Re: [PATCH 3/2] oom: clear TIF_MEMDIE after oom_reaper managed to unmap the address space

From: Tetsuo Handa
Date: Thu Jan 28 2016 - 17:26:51 EST

Michal Hocko wrote:
> On Thu 28-01-16 20:24:36, Tetsuo Handa wrote:
> [...]
> > I like the OOM reaper approach but I can't agree on merging the OOM reaper
> > without providing a guaranteed last resort at the same time. If you do want
> > to start the OOM reaper as simple as possible (without being bothered by
> > a lot of possible corner cases), please pursue a guaranteed last resort
> > at the same time.
> I am getting tired of this level of argumentation. oom_reaper in its
> current form is a step forward. I have acknowledged there are possible
> improvements doable on top but I do not see them necessary for the core
> part being merged. I am not trying to rush this in because I am very
> well aware of how subtle and complex all the interactions might be.
> So please stop your "we must have it all at once" attitude. This is
> nothing we have to rush in. We are not talking about a regression which
> has to be absolutely fixed in few days.

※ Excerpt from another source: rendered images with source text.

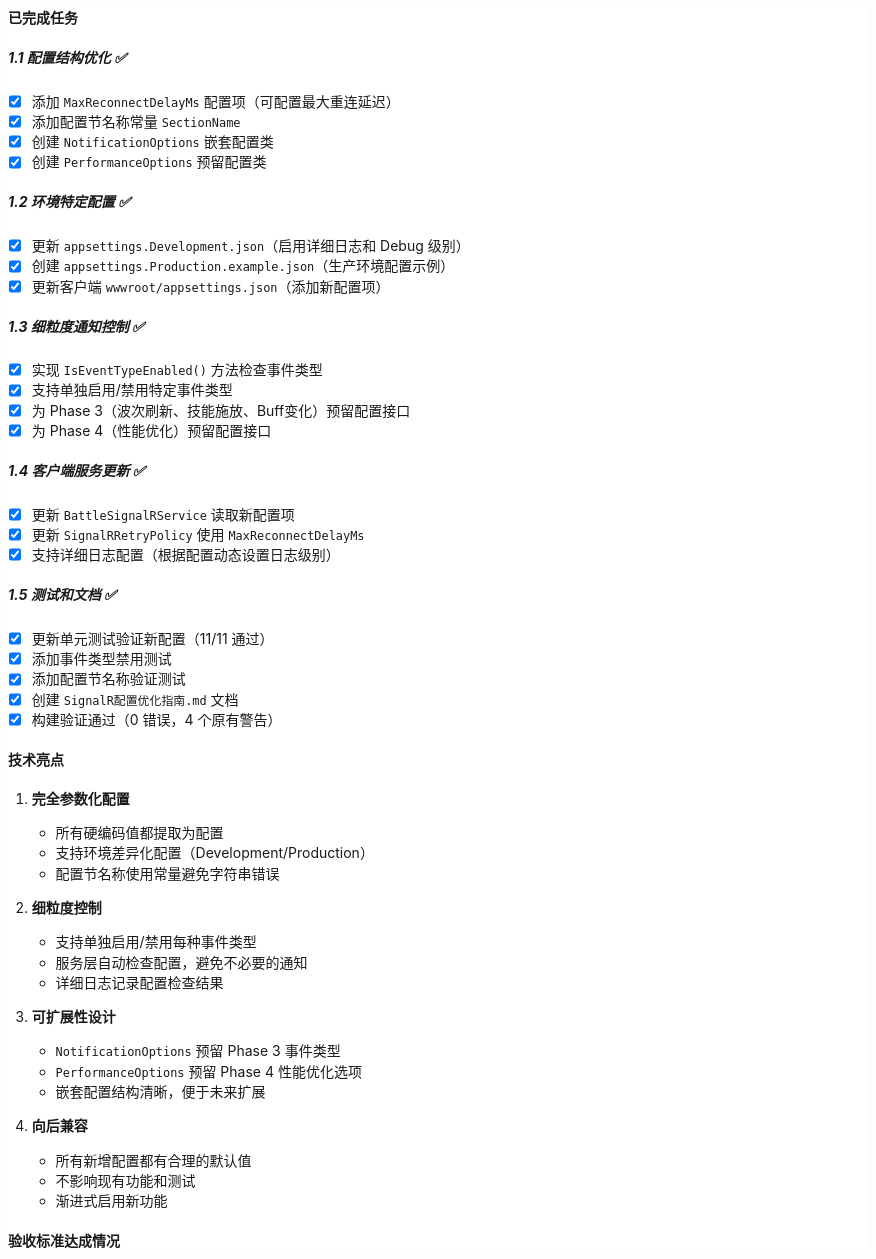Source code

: #### 已完成任务

##### 1.1 配置结构优化 ✅
- [x] 添加 `MaxReconnectDelayMs` 配置项（可配置最大重连延迟）
- [x] 添加配置节名称常量 `SectionName`
- [x] 创建 `NotificationOptions` 嵌套配置类
- [x] 创建 `PerformanceOptions` 预留配置类

##### 1.2 环境特定配置 ✅
- [x] 更新 `appsettings.Development.json`（启用详细日志和 Debug 级别）
- [x] 创建 `appsettings.Production.example.json`（生产环境配置示例）
- [x] 更新客户端 `wwwroot/appsettings.json`（添加新配置项）

##### 1.3 细粒度通知控制 ✅
- [x] 实现 `IsEventTypeEnabled()` 方法检查事件类型
- [x] 支持单独启用/禁用特定事件类型
- [x] 为 Phase 3（波次刷新、技能施放、Buff变化）预留配置接口
- [x] 为 Phase 4（性能优化）预留配置接口

##### 1.4 客户端服务更新 ✅
- [x] 更新 `BattleSignalRService` 读取新配置项
- [x] 更新 `SignalRRetryPolicy` 使用 `MaxReconnectDelayMs`
- [x] 支持详细日志配置（根据配置动态设置日志级别）

##### 1.5 测试和文档 ✅
- [x] 更新单元测试验证新配置（11/11 通过）
- [x] 添加事件类型禁用测试
- [x] 添加配置节名称验证测试
- [x] 创建 `SignalR配置优化指南.md` 文档
- [x] 构建验证通过（0 错误，4 个原有警告）

#### 技术亮点

1. **完全参数化配置**
   - 所有硬编码值都提取为配置
   - 支持环境差异化配置（Development/Production）
   - 配置节名称使用常量避免字符串错误

2. **细粒度控制**
   - 支持单独启用/禁用每种事件类型
   - 服务层自动检查配置，避免不必要的通知
   - 详细日志记录配置检查结果

3. **可扩展性设计**
   - `NotificationOptions` 预留 Phase 3 事件类型
   - `PerformanceOptions` 预留 Phase 4 性能优化选项
   - 嵌套配置结构清晰，便于未来扩展

4. **向后兼容**
   - 所有新增配置都有合理的默认值
   - 不影响现有功能和测试
   - 渐进式启用新功能

#### 验收标准达成情况
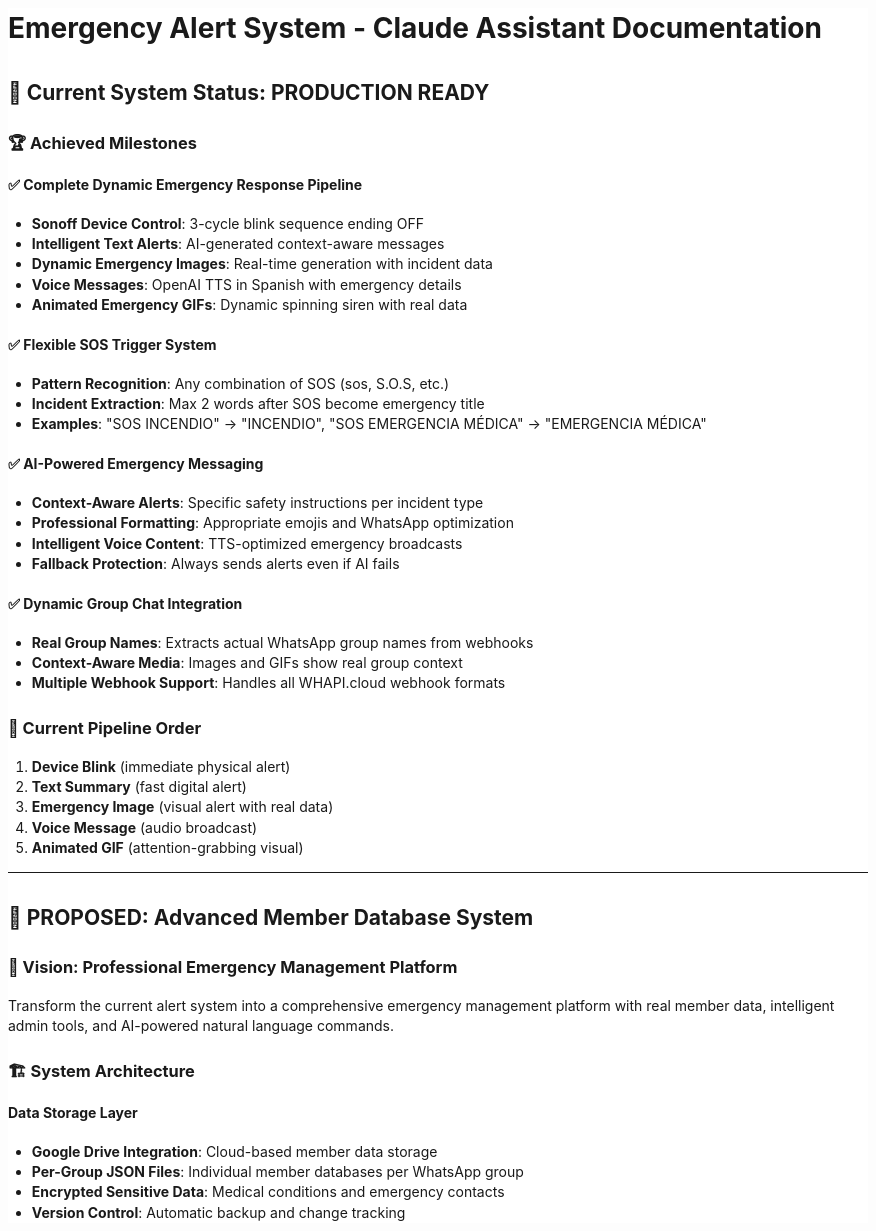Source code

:# Emergency Alert System - Claude Assistant Documentation

## 🚨 Current System Status: PRODUCTION READY

### 🏆 Achieved Milestones

#### ✅ Complete Dynamic Emergency Response Pipeline
- **Sonoff Device Control**: 3-cycle blink sequence ending OFF
- **Intelligent Text Alerts**: AI-generated context-aware messages  
- **Dynamic Emergency Images**: Real-time generation with incident data
- **Voice Messages**: OpenAI TTS in Spanish with emergency details
- **Animated Emergency GIFs**: Dynamic spinning siren with real data

#### ✅ Flexible SOS Trigger System
- **Pattern Recognition**: Any combination of SOS (sos, S.O.S, etc.)
- **Incident Extraction**: Max 2 words after SOS become emergency title
- **Examples**: "SOS INCENDIO" → "INCENDIO", "SOS EMERGENCIA MÉDICA" → "EMERGENCIA MÉDICA"

#### ✅ AI-Powered Emergency Messaging
- **Context-Aware Alerts**: Specific safety instructions per incident type
- **Professional Formatting**: Appropriate emojis and WhatsApp optimization
- **Intelligent Voice Content**: TTS-optimized emergency broadcasts
- **Fallback Protection**: Always sends alerts even if AI fails

#### ✅ Dynamic Group Chat Integration
- **Real Group Names**: Extracts actual WhatsApp group names from webhooks
- **Context-Aware Media**: Images and GIFs show real group context
- **Multiple Webhook Support**: Handles all WHAPI.cloud webhook formats

### 🎯 Current Pipeline Order
1. **Device Blink** (immediate physical alert)
2. **Text Summary** (fast digital alert)
3. **Emergency Image** (visual alert with real data)
4. **Voice Message** (audio broadcast)
5. **Animated GIF** (attention-grabbing visual)

---

## 🚀 PROPOSED: Advanced Member Database System

### 🎯 Vision: Professional Emergency Management Platform

Transform the current alert system into a comprehensive emergency management platform with real member data, intelligent admin tools, and AI-powered natural language commands.

### 🏗️ System Architecture

#### **Data Storage Layer**
- **Google Drive Integration**: Cloud-based member data storage
- **Per-Group JSON Files**: Individual member databases per WhatsApp group
- **Encrypted Sensitive Data**: Medical conditions and emergency contacts
- **Version Control**: Automatic backup and change tracking
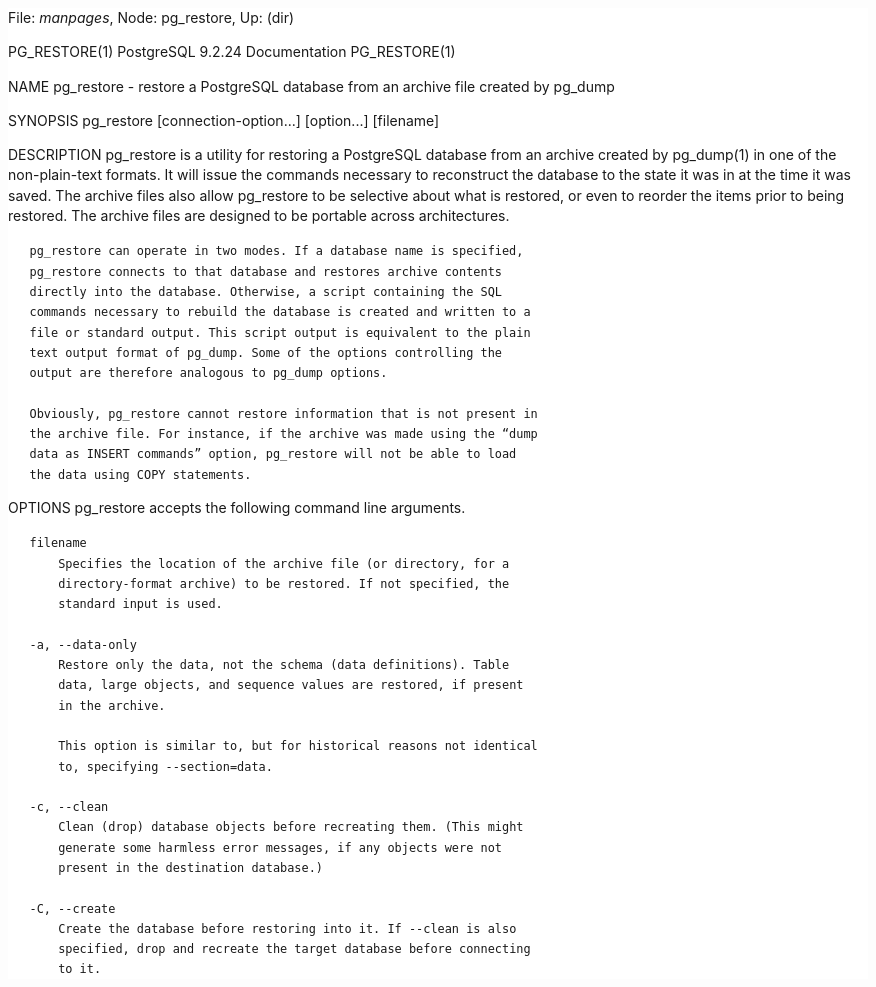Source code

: File: *manpages*,  Node: pg_restore,  Up: (dir)

PG_RESTORE(1)           PostgreSQL 9.2.24 Documentation          PG_RESTORE(1)



NAME
       pg_restore - restore a PostgreSQL database from an archive file created
       by pg_dump

SYNOPSIS
       pg_restore [connection-option...] [option...] [filename]

DESCRIPTION
       pg_restore is a utility for restoring a PostgreSQL database from an
       archive created by pg_dump(1) in one of the non-plain-text formats. It
       will issue the commands necessary to reconstruct the database to the
       state it was in at the time it was saved. The archive files also allow
       pg_restore to be selective about what is restored, or even to reorder
       the items prior to being restored. The archive files are designed to be
       portable across architectures.

       pg_restore can operate in two modes. If a database name is specified,
       pg_restore connects to that database and restores archive contents
       directly into the database. Otherwise, a script containing the SQL
       commands necessary to rebuild the database is created and written to a
       file or standard output. This script output is equivalent to the plain
       text output format of pg_dump. Some of the options controlling the
       output are therefore analogous to pg_dump options.

       Obviously, pg_restore cannot restore information that is not present in
       the archive file. For instance, if the archive was made using the “dump
       data as INSERT commands” option, pg_restore will not be able to load
       the data using COPY statements.

OPTIONS
       pg_restore accepts the following command line arguments.

       filename
           Specifies the location of the archive file (or directory, for a
           directory-format archive) to be restored. If not specified, the
           standard input is used.

       -a, --data-only
           Restore only the data, not the schema (data definitions). Table
           data, large objects, and sequence values are restored, if present
           in the archive.

           This option is similar to, but for historical reasons not identical
           to, specifying --section=data.

       -c, --clean
           Clean (drop) database objects before recreating them. (This might
           generate some harmless error messages, if any objects were not
           present in the destination database.)

       -C, --create
           Create the database before restoring into it. If --clean is also
           specified, drop and recreate the target database before connecting
           to it.
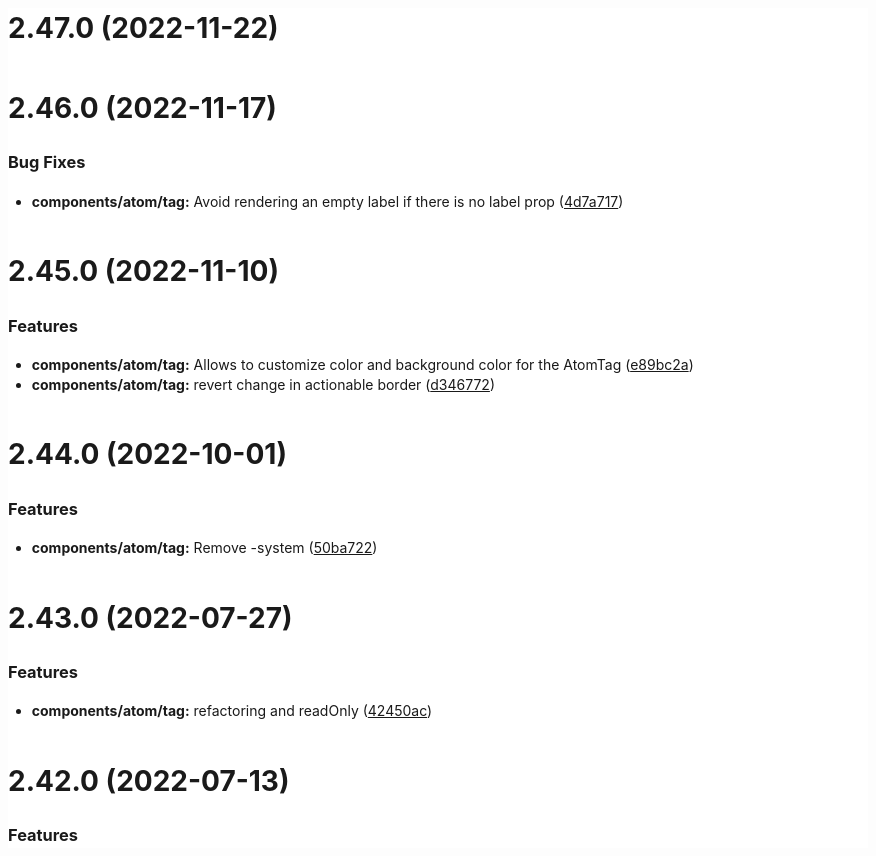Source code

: 

# 2.47.0 (2022-11-22)



# 2.46.0 (2022-11-17)


### Bug Fixes

* **components/atom/tag:** Avoid rendering an empty label if there is no label prop ([4d7a717](https://github.com/SUI-Components/sui-components/commit/4d7a717ca34c441f98c1a4f3b55842ae2f51055d))



# 2.45.0 (2022-11-10)


### Features

* **components/atom/tag:** Allows to customize color and background color for the AtomTag ([e89bc2a](https://github.com/SUI-Components/sui-components/commit/e89bc2a3bf4f04344772f99a8734fa45d983d23c))
* **components/atom/tag:** revert change in actionable border ([d346772](https://github.com/SUI-Components/sui-components/commit/d346772534d098d339d168ce100b85518e82f248))



# 2.44.0 (2022-10-01)


### Features

* **components/atom/tag:** Remove -system ([50ba722](https://github.com/SUI-Components/sui-components/commit/50ba7220a71b7b123bb8e93dd3db5dde3911e5cc))



# 2.43.0 (2022-07-27)


### Features

* **components/atom/tag:** refactoring and readOnly ([42450ac](https://github.com/SUI-Components/sui-components/commit/42450ac5bbe88d20ac664e36a1bbb71754a4afa8))



# 2.42.0 (2022-07-13)


### Features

I'm not asking you to merge a perfect version of oom_reaper from the
beginning. I know it is too difficult. Instead, I'm asking you to allow
using timeout based approaches (shown below) as temporarily workaround
because there are environments which cannot wait for oom_reaper to become
enough reliable. Would you please reply to the thread which proposed a
guaranteed last resort (shown below)?

Tetsuo Handa wrote:
> I consider phases for managing system-wide OOM events as follows.
> (1) Design and use a system with appropriate memory capacity in mind.
> (2) When (1) failed, the OOM killer is invoked. The OOM killer selects
> an OOM victim and allow that victim access to memory reserves by
> setting TIF_MEMDIE to it.
> (3) When (2) did not solve the OOM condition, start allowing all tasks
> access to memory reserves by your approach.
> (4) When (3) did not solve the OOM condition, start selecting more OOM
> victims by my approach.
> (5) When (4) did not solve the OOM condition, trigger the kernel panic.